Wobei einem da möglicherweise die C-States einen Strich durch die Rechnung machen. Weiß nicht, ob bei einem schlafenden Intel-Kern nicht möglicherweise 0 MHz angezeigt werden, bei meinem alten Atom war das jedenfalls so.
Geht ja wahrscheinlich eh nicht um den Desktop.
Wenn braucht man das im Notebook, wo jeder Watt zählt.
Ein weiteres Problem ist ja, wann man die P-States zwischen Idle-Takt und Maximaltakt nutzen soll. Es gibt nur wenige sinnvolle Einsatzgebiete.
Nehmen wir ein Spiel, das auf CPU X bei vollem Takt mit 100FPS läuft, die ersten 6ms während jedes Frames mit Berechnungen beschäftigt ist und den Rest der Zeit auf die GPU wartet. Macht 60% Last.
Ist es sinnvoll, die CPU mit 60% Takt laufen zu lassen? Nein, ggf. verhungert dadurch die GPU und die Framerate sinkt.
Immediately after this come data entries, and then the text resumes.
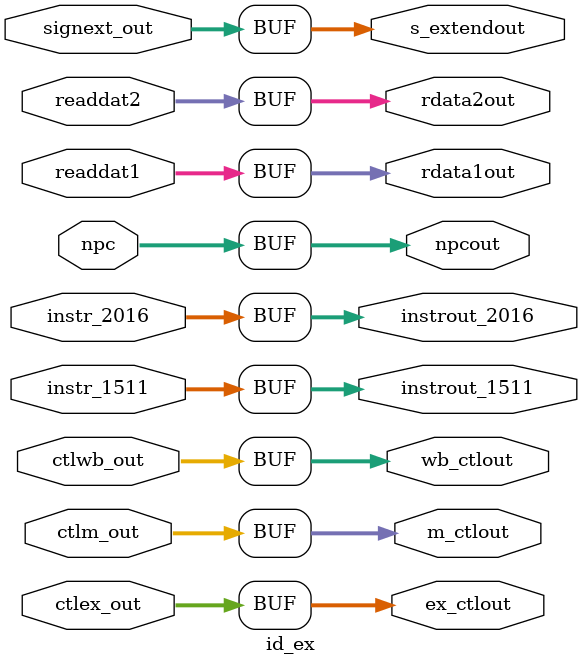
<source format=v>
`timescale 1ns / 1ps

module id_ex (
	input wire [1:0] ctlwb_out,
	input wire [2:0] ctlm_out,
	input wire [3:0] ctlex_out,
	input wire [31:0] npc, 
	input wire [31:0] readdat1, 
	input wire [31:0] readdat2, 
	input wire [31:0] signext_out,
	input wire [4:0] instr_2016, 
	input wire [4:0] instr_1511,
	output reg [1:0] wb_ctlout,
	output reg [2:0] m_ctlout,
	output reg [3:0] ex_ctlout,
	output reg [31:0] npcout, 
	output reg [31:0] rdata1out, 
	output reg [31:0] rdata2out, 
	output reg [31:0] s_extendout,
	output reg [4:0] instrout_2016, 
	output reg [4:0] instrout_1511 );

	initial begin
  		wb_ctlout <= 2'b0;
	  	m_ctlout <= 3'b0;
	  	ex_ctlout <= 4'b0;
	  	npcout <= 32'b0;
	  	rdata1out <= 32'b0;  
	  	rdata2out <= 32'b0;
	  	s_extendout <= 32'b0;
		instrout_2016 <= 5'b0; 
		instrout_1511 <= 5'b0; 
	end

	always @ * begin
 		#1;
	 	wb_ctlout <= ctlwb_out;
		m_ctlout <= ctlm_out;
		ex_ctlout <= ctlex_out; 
		npcout <= npc;
		rdata1out <= readdat1;
		rdata2out <= readdat2;
		s_extendout <= signext_out;
		instrout_2016 <= instr_2016;
		instrout_1511 <= instr_1511; 
	end
		
endmodule 
</source>
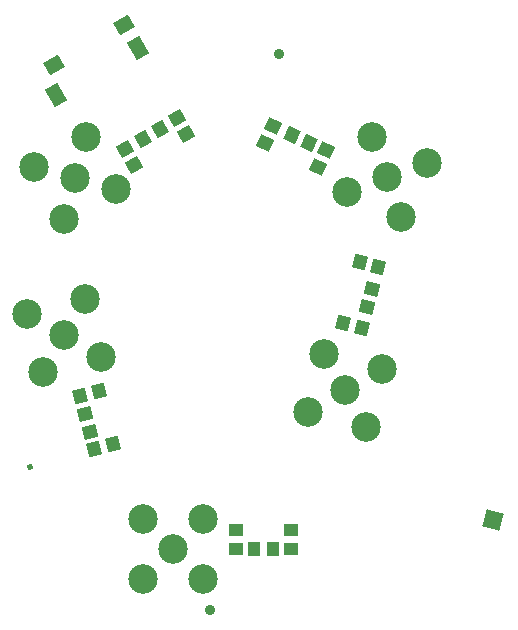
<source format=gts>
G04 Layer_Color=8388736*
%FSLAX25Y25*%
%MOIN*%
G70*
G01*
G75*
%ADD37P,0.08268X4X300.0*%
%ADD38P,0.02523X4X150.0*%
G04:AMPARAMS|DCode=39|XSize=47.37mil|YSize=67.06mil|CornerRadius=0mil|HoleSize=0mil|Usage=FLASHONLY|Rotation=30.000|XOffset=0mil|YOffset=0mil|HoleType=Round|Shape=Rectangle|*
%AMROTATEDRECTD39*
4,1,4,-0.00375,-0.04088,-0.03728,0.01719,0.00375,0.04088,0.03728,-0.01719,-0.00375,-0.04088,0.0*
%
%ADD39ROTATEDRECTD39*%

G04:AMPARAMS|DCode=40|XSize=57.21mil|YSize=47.37mil|CornerRadius=0mil|HoleSize=0mil|Usage=FLASHONLY|Rotation=210.000|XOffset=0mil|YOffset=0mil|HoleType=Round|Shape=Rectangle|*
%AMROTATEDRECTD40*
4,1,4,0.01293,0.03482,0.03662,-0.00621,-0.01293,-0.03482,-0.03662,0.00621,0.01293,0.03482,0.0*
%
%ADD40ROTATEDRECTD40*%

G04:AMPARAMS|DCode=41|XSize=47.37mil|YSize=43.43mil|CornerRadius=0mil|HoleSize=0mil|Usage=FLASHONLY|Rotation=165.000|XOffset=0mil|YOffset=0mil|HoleType=Round|Shape=Rectangle|*
%AMROTATEDRECTD41*
4,1,4,0.02850,0.01485,0.01726,-0.02711,-0.02850,-0.01485,-0.01726,0.02711,0.02850,0.01485,0.0*
%
%ADD41ROTATEDRECTD41*%

G04:AMPARAMS|DCode=42|XSize=47.37mil|YSize=43.43mil|CornerRadius=0mil|HoleSize=0mil|Usage=FLASHONLY|Rotation=255.000|XOffset=0mil|YOffset=0mil|HoleType=Round|Shape=Rectangle|*
%AMROTATEDRECTD42*
4,1,4,-0.01485,0.02850,0.02711,0.01726,0.01485,-0.02850,-0.02711,-0.01726,-0.01485,0.02850,0.0*
%
%ADD42ROTATEDRECTD42*%

%ADD43R,0.04343X0.04737*%
%ADD44R,0.04737X0.04343*%
G04:AMPARAMS|DCode=45|XSize=47.37mil|YSize=43.43mil|CornerRadius=0mil|HoleSize=0mil|Usage=FLASHONLY|Rotation=15.000|XOffset=0mil|YOffset=0mil|HoleType=Round|Shape=Rectangle|*
%AMROTATEDRECTD45*
4,1,4,-0.01726,-0.02711,-0.02850,0.01485,0.01726,0.02711,0.02850,-0.01485,-0.01726,-0.02711,0.0*
%
%ADD45ROTATEDRECTD45*%

G04:AMPARAMS|DCode=46|XSize=47.37mil|YSize=43.43mil|CornerRadius=0mil|HoleSize=0mil|Usage=FLASHONLY|Rotation=105.000|XOffset=0mil|YOffset=0mil|HoleType=Round|Shape=Rectangle|*
%AMROTATEDRECTD46*
4,1,4,0.02711,-0.01726,-0.01485,-0.02850,-0.02711,0.01726,0.01485,0.02850,0.02711,-0.01726,0.0*
%
%ADD46ROTATEDRECTD46*%

G04:AMPARAMS|DCode=47|XSize=47.37mil|YSize=43.43mil|CornerRadius=0mil|HoleSize=0mil|Usage=FLASHONLY|Rotation=120.000|XOffset=0mil|YOffset=0mil|HoleType=Round|Shape=Rectangle|*
%AMROTATEDRECTD47*
4,1,4,0.03065,-0.00965,-0.00697,-0.03137,-0.03065,0.00965,0.00697,0.03137,0.03065,-0.00965,0.0*
%
%ADD47ROTATEDRECTD47*%

G04:AMPARAMS|DCode=48|XSize=47.37mil|YSize=43.43mil|CornerRadius=0mil|HoleSize=0mil|Usage=FLASHONLY|Rotation=30.000|XOffset=0mil|YOffset=0mil|HoleType=Round|Shape=Rectangle|*
%AMROTATEDRECTD48*
4,1,4,-0.00965,-0.03065,-0.03137,0.00697,0.00965,0.03065,0.03137,-0.00697,-0.00965,-0.03065,0.0*
%
%ADD48ROTATEDRECTD48*%

G04:AMPARAMS|DCode=49|XSize=47.37mil|YSize=43.43mil|CornerRadius=0mil|HoleSize=0mil|Usage=FLASHONLY|Rotation=245.000|XOffset=0mil|YOffset=0mil|HoleType=Round|Shape=Rectangle|*
%AMROTATEDRECTD49*
4,1,4,-0.00967,0.03064,0.02969,0.01229,0.00967,-0.03064,-0.02969,-0.01229,-0.00967,0.03064,0.0*
%
%ADD49ROTATEDRECTD49*%

G04:AMPARAMS|DCode=50|XSize=47.37mil|YSize=43.43mil|CornerRadius=0mil|HoleSize=0mil|Usage=FLASHONLY|Rotation=335.000|XOffset=0mil|YOffset=0mil|HoleType=Round|Shape=Rectangle|*
%AMROTATEDRECTD50*
4,1,4,-0.03064,-0.00967,-0.01229,0.02969,0.03064,0.00967,0.01229,-0.02969,-0.03064,-0.00967,0.0*
%
%ADD50ROTATEDRECTD50*%

%ADD51C,0.09855*%
%ADD52C,0.03500*%
D37*
X89450Y-60615D02*
D03*
D38*
X-64998Y-42940D02*
D03*
D39*
X-56274Y81022D02*
D03*
X-28997Y96770D02*
D03*
D40*
X-33766Y104403D02*
D03*
X-56780Y91116D02*
D03*
D41*
X47517Y10431D02*
D03*
X49147Y16516D02*
D03*
D42*
X39547Y5026D02*
D03*
X45632Y3396D02*
D03*
X51109Y23836D02*
D03*
X45024Y25467D02*
D03*
D43*
X16139Y-70344D02*
D03*
X9839D02*
D03*
D44*
X3737Y-70344D02*
D03*
Y-64045D02*
D03*
X22142D02*
D03*
Y-70344D02*
D03*
D45*
X-46613Y-25219D02*
D03*
X-44983Y-31304D02*
D03*
D46*
X-42083Y-17789D02*
D03*
X-48167Y-19420D02*
D03*
X-43480Y-36913D02*
D03*
X-37396Y-35282D02*
D03*
D47*
X-21772Y69675D02*
D03*
X-27228Y66525D02*
D03*
D48*
X-33275Y63028D02*
D03*
X-30125Y57572D02*
D03*
X-12825Y67972D02*
D03*
X-15975Y73428D02*
D03*
D49*
X28054Y65169D02*
D03*
X22345Y67831D02*
D03*
D50*
X31069Y57046D02*
D03*
X33731Y62754D02*
D03*
X16031Y70754D02*
D03*
X13369Y65045D02*
D03*
D51*
X40082Y-17454D02*
D03*
X27834Y-24525D02*
D03*
X47153Y-29701D02*
D03*
X52329Y-10383D02*
D03*
X33011Y-5206D02*
D03*
X-7143Y-60379D02*
D03*
Y-80379D02*
D03*
X-27143D02*
D03*
Y-60379D02*
D03*
X-17143Y-70380D02*
D03*
X-53655Y924D02*
D03*
X-46584Y13171D02*
D03*
X-65902Y7994D02*
D03*
X-60726Y-11324D02*
D03*
X-41407Y-6148D02*
D03*
X-53560Y39840D02*
D03*
X-63560Y57160D02*
D03*
X-46240Y67160D02*
D03*
X-36240Y49840D02*
D03*
X-49900Y53500D02*
D03*
X54000Y53600D02*
D03*
X58837Y40311D02*
D03*
X67289Y58437D02*
D03*
X49163Y66889D02*
D03*
X40711Y48763D02*
D03*
D52*
X18069Y94554D02*
D03*
X-4957Y-90551D02*
D03*
M02*

</source>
Besonders, wenn früh mit dem gerenderten Frame synchronisiert wird.
Ist es sinnvoll, die CPU mit 100% Takt laufen zu lassen? Die ersten 6ms ja, um maximale Leistung zu erreichen, die letzten 4ms nein, weil die CPU ja nichts tut.
Der Sinn von Speed Shift ist ja, die CPU schneller auf Lastwechsel reagieren lassen zu können als aktuelle Betriebssysteme es können, andererseits aber auch, dem OS eben jenen Verwaltungsaufwand abzunehmen. Unter Linux führt der beschriebene Fall jedenfalls gerne mal zu Leistungseinbußen (das lässt sich praktisch 1:1 auf mäßig parallelisierte Software übertragen, z.B. wenn man mit x264 ein Video in DVD-Auflösung codiert), da das Zeitfenster für die Lastmessung standardmäßig ca. 10ms beträgt und bei der "geringen" durchschnittlichen Last nicht hoch genug getaktet wird.
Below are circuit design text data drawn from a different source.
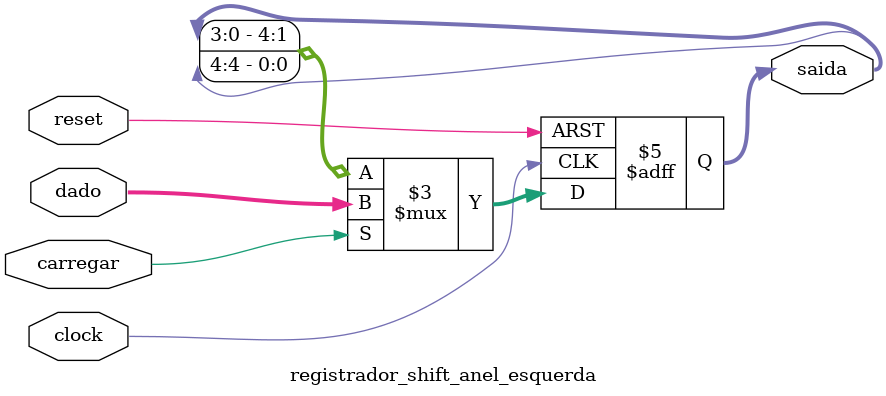
<source format=v>
/*
      Guia_1406.v  
      806937 - FELIPE PEREIRA DA SILVA
      ------------------------------------------------
      Compilar  => iverilog -o programa.vvp programa.v
      Executar  => vvp programa.vvp
*/


module registrador_shift_anel_esquerda (
    input wire clock,
    input wire reset,
    input wire carregar,
    input wire [4:0] dado,
    output reg [4:0] saida
);

  always @(posedge clock or posedge reset) begin
    if (reset) saida <= 5'b0;
    else if (carregar) saida <= dado;
    else saida <= {saida[3:0], saida[4]};
  end

endmodule

</source>
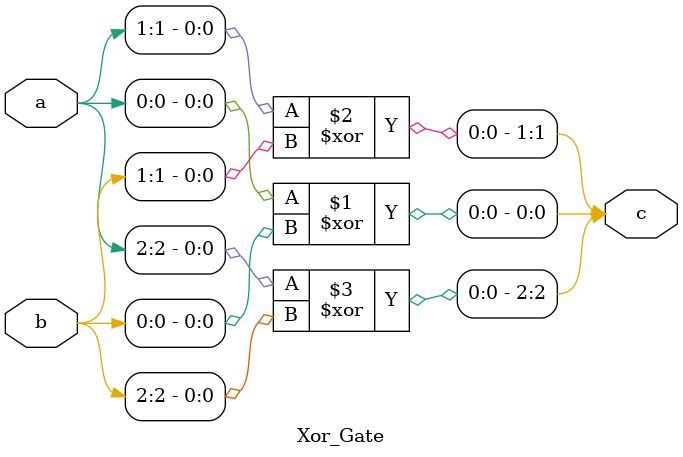
<source format=v>
`timescale 1ns / 1ps
module Xor_Gate( 
input wire [2:0] a,b,
output wire [2:0] c
    );
assign c[0]=a[0]^b[0];
assign c[1]=a[1]^b[1];
assign c[2]=a[2]^b[2];

endmodule

</source>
Insofern - ja, sinnvolle Technik, und ich hoffe, dass die Konkurrenz das auch irgendwann übernimmt. Zumindest AMDs Jaguar scheint in gewissem Maße dynamische Taktanpassung zu beherrschen, wenn die CPU permanent auf den Speicher wartet. Sprich: Auch wenn das OS den höchsten P-State auswählt, läuft die CPU z.T. nur mit halbem Takt, um in solchen Situationen Strom zu sparen.
Man müsste das jetzt mal mit einem Microbenchmark gegentesten, der immer scheibchenweise für eine gewisse Zeit Last erzeugt und dann schläft, und währenddessen den durchschnittlichen CPU-Takt überwachen.
Fall (aa) wäre, dass der Prozessor viel zu schnell ist und der Grad der Last stark schwankt. Ein gutes Beispiel wäre ein älterer OpenWorld-Titel. Fall (ab) wäre der, dass Gegenteil, also dass der Grad der Last nicht stark schwankt.
Im Fall (ab) ist SpeedShift sicher sinnlos, im Fall (aa) aber...
So oder so: Das ganze klingt gut, wird zwar wahrscheinlich nicht so den Mega-Effekt haben, aber halt ein weiterer Einzelschritt auf dem Weg zum volladaptiven Prozessor sein! Und der ist definitiv wünschenswert!